---------- Extract ----------

Scott G. Bullock is an American lawyer who focuses on property rights issues such as eminent domain and civil forfeiture. He has been President and General Counsel at the Institute for Justice since 2016, a nonprofit libertarian public interest law firm. He represented Susette Kelo in Kelo v. City of New London, an eminent domain case decided by the Supreme Court in 2005. Bullock was a senior attorney before becoming the president of the institute and directed many cases on state and federal level. In 1994 he represented the institute in a forum on C-SPAN.

Education
Bullock was born in Guantanamo Bay, Cuba, and grew up in suburban Pittsburgh, Pennsylvania. He received his B.A. in economics and philosophy from Grove City College and his J.D. degree from the University of Pittsburgh School of Law. Bullock joined the Institute for Justice at its founding in 1991.

Career
Bullock was lead co-counsel in the 2005 Supreme Court case Kelo v. City of New London. After the decision by the high court to allow the City of New London to seize the homes and businesses of current residences to make room for a "90-acre office, hotel, and housing complex", Bullock said that it was "a sad day for the country and a sad day for the Constitution."

Bullock has also been successful in winning cases of lawsuits in New Jersey, Tennessee as well as in Mississippi.

Bullock has advocated against government use of civil forfeiture. He has said that when the police pull drivers over for minor traffic infractions and seize their cash, they do not "respect fundamental notions of due process." He represented Russ Caswell when the police tried to seize Caswell's motel in Tewksbury, Massachusetts after incidents of illegal drug activity on the premises.

---------- Entries provided ----------

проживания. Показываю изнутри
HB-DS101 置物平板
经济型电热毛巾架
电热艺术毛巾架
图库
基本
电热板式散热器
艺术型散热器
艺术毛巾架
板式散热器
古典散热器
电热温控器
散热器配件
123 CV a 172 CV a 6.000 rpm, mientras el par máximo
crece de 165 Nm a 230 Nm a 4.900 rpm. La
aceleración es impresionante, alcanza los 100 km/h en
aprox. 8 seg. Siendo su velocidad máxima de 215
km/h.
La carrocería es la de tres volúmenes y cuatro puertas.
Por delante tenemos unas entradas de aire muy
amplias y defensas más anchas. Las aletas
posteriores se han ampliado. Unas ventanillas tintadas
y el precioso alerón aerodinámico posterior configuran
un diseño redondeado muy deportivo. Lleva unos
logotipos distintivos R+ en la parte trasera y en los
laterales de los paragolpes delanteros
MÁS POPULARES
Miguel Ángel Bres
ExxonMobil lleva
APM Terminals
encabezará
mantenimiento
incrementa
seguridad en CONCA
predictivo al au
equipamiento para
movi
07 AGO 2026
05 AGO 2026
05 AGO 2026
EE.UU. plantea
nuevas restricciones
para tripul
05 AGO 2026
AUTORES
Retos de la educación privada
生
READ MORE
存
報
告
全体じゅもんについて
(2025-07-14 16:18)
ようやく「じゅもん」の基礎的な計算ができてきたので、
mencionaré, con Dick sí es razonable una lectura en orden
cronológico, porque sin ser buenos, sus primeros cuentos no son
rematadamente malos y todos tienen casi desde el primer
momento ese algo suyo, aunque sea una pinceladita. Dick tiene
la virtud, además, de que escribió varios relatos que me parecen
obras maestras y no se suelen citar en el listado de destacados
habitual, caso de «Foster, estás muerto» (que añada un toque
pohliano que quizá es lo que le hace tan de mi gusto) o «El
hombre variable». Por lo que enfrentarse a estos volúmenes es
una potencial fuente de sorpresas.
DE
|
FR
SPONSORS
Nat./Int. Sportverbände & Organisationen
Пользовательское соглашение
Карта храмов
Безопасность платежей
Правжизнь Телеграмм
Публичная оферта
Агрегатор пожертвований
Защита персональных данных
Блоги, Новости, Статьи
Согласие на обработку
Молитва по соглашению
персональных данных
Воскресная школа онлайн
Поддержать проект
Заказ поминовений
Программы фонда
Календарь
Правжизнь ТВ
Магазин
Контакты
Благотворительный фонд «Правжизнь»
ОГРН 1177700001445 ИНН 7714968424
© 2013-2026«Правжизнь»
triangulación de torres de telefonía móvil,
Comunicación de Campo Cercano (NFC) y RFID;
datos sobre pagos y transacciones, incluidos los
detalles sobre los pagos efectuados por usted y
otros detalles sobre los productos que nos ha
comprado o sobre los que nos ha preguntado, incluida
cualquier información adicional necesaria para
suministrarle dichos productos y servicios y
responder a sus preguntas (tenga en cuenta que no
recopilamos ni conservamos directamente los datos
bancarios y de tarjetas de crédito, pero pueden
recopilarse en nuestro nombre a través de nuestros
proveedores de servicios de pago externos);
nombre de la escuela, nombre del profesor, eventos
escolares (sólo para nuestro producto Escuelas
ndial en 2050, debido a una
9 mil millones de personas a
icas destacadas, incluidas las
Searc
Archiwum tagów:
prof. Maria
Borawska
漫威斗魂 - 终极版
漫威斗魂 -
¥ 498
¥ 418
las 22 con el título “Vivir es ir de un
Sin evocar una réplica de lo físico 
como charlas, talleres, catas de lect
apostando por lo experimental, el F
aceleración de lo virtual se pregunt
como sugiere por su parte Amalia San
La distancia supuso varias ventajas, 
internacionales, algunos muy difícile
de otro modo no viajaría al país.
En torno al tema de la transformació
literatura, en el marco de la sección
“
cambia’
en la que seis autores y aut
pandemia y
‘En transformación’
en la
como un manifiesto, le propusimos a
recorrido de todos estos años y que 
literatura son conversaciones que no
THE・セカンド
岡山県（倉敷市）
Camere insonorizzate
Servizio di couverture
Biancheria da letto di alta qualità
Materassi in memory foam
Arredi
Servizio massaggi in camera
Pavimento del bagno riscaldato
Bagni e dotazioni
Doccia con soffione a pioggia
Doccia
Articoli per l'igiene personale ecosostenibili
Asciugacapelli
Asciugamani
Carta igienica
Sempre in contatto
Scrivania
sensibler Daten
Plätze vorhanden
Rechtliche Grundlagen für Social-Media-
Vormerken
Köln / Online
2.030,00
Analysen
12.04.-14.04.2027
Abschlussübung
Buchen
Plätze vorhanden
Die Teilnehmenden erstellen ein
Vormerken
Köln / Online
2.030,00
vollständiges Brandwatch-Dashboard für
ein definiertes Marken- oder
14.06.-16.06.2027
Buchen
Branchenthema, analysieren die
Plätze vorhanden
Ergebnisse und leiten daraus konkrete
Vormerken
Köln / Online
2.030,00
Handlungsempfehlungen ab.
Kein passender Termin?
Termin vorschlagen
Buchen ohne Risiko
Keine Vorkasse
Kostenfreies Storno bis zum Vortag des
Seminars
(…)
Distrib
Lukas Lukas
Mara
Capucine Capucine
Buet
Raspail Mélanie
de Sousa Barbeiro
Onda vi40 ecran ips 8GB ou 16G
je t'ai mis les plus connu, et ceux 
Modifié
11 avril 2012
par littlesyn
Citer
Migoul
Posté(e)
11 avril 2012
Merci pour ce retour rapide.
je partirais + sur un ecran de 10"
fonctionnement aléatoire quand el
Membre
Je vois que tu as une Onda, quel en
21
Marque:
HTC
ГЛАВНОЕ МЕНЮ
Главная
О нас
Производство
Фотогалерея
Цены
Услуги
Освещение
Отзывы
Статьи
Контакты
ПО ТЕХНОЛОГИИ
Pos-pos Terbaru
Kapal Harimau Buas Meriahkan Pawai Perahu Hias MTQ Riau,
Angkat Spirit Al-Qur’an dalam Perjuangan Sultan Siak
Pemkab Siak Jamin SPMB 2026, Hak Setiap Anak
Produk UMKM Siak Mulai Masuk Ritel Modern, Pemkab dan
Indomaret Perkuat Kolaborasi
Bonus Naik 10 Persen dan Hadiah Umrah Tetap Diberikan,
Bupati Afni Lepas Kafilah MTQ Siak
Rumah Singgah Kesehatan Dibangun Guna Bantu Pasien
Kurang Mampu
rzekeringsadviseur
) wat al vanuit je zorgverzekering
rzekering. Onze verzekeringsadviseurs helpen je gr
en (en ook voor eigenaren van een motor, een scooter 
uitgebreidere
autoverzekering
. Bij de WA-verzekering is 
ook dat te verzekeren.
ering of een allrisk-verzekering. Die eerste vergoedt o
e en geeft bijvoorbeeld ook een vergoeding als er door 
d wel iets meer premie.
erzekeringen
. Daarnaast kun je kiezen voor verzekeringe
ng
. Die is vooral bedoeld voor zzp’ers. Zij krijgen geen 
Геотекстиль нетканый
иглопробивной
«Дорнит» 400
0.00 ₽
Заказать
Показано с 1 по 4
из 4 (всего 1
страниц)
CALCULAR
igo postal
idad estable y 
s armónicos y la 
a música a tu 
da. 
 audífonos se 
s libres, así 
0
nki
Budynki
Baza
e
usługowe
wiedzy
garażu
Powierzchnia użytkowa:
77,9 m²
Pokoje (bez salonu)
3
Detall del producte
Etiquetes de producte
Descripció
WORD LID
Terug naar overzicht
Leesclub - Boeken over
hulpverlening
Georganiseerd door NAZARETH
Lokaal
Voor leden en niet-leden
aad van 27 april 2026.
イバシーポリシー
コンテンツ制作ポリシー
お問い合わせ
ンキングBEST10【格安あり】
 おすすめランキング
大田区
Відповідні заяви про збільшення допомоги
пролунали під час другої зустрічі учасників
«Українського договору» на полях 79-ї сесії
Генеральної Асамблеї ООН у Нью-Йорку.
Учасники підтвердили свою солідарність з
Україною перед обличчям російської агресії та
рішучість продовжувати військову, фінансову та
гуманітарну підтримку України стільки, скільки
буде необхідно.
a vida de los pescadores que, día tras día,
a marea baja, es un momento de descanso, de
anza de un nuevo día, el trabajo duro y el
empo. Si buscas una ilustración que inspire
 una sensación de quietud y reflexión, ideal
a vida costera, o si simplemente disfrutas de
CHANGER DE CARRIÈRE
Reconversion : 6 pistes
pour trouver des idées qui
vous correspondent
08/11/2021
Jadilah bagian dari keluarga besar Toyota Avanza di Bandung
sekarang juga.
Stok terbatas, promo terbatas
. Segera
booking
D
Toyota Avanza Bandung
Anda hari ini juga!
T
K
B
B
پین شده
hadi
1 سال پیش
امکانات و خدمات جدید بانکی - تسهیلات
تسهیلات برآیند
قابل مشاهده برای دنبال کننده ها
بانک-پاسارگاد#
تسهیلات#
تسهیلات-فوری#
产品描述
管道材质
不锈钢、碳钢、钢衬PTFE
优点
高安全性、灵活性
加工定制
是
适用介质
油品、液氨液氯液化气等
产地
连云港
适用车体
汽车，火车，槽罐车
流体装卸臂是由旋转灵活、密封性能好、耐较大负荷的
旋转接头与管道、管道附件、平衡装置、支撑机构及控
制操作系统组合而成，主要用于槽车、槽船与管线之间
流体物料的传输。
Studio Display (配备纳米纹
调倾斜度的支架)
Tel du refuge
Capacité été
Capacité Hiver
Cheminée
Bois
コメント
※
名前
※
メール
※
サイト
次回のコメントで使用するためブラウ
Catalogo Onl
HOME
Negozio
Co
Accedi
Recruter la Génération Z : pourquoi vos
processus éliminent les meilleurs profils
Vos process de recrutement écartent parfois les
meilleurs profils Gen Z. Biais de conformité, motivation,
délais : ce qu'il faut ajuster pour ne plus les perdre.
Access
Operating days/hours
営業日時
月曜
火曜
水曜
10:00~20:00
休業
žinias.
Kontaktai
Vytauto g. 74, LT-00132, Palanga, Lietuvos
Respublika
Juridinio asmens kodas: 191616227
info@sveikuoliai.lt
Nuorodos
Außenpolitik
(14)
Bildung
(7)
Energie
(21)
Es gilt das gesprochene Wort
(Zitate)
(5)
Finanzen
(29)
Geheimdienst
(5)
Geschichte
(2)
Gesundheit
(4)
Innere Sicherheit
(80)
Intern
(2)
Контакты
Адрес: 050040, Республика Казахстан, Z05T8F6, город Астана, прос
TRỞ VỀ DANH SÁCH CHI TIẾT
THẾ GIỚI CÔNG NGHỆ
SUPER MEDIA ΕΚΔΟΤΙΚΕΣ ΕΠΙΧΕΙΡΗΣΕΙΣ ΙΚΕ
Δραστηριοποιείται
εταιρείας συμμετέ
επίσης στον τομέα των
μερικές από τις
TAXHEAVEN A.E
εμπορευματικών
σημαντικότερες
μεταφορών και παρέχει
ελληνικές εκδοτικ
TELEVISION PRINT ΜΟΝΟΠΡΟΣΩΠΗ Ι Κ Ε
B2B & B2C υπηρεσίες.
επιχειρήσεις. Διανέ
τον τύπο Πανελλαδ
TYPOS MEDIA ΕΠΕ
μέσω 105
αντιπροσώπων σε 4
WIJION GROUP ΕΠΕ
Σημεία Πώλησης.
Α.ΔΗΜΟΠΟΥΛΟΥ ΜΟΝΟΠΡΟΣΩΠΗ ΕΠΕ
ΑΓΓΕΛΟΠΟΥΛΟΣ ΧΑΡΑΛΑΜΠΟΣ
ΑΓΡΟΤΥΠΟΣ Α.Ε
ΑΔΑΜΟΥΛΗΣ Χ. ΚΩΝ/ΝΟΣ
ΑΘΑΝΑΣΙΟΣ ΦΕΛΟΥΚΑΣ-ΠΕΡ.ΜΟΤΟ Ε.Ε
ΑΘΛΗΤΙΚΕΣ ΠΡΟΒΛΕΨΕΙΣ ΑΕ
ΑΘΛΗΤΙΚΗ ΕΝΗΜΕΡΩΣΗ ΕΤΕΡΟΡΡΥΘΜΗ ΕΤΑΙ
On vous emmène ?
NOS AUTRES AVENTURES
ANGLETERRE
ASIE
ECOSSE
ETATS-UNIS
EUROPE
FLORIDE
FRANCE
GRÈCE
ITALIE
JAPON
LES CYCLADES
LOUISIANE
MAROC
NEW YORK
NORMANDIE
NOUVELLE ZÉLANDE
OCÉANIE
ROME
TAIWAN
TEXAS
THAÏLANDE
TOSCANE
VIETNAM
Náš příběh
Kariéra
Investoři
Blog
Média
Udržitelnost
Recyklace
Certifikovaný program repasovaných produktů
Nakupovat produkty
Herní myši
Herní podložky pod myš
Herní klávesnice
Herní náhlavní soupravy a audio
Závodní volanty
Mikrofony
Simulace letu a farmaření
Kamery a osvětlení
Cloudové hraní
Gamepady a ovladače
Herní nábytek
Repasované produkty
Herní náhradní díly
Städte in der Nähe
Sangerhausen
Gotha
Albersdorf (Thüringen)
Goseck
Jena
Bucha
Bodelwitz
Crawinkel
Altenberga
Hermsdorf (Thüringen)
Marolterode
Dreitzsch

----------

#### Work item
Retype the part of the profile of Scott G. Bullock between "Bullock has advocated" and "on the premises.", inclusive. The records are separate material and have no connection to the profile above.

#### Answer to the exercise
Bullock has advocated against government use of civil forfeiture. He has said that when the police pull drivers over for minor traffic infractions and seize their cash, they do not "respect fundamental notions of due process." He represented Russ Caswell when the police tried to seize Caswell's motel in Tewksbury, Massachusetts after incidents of illegal drug activity on the premises.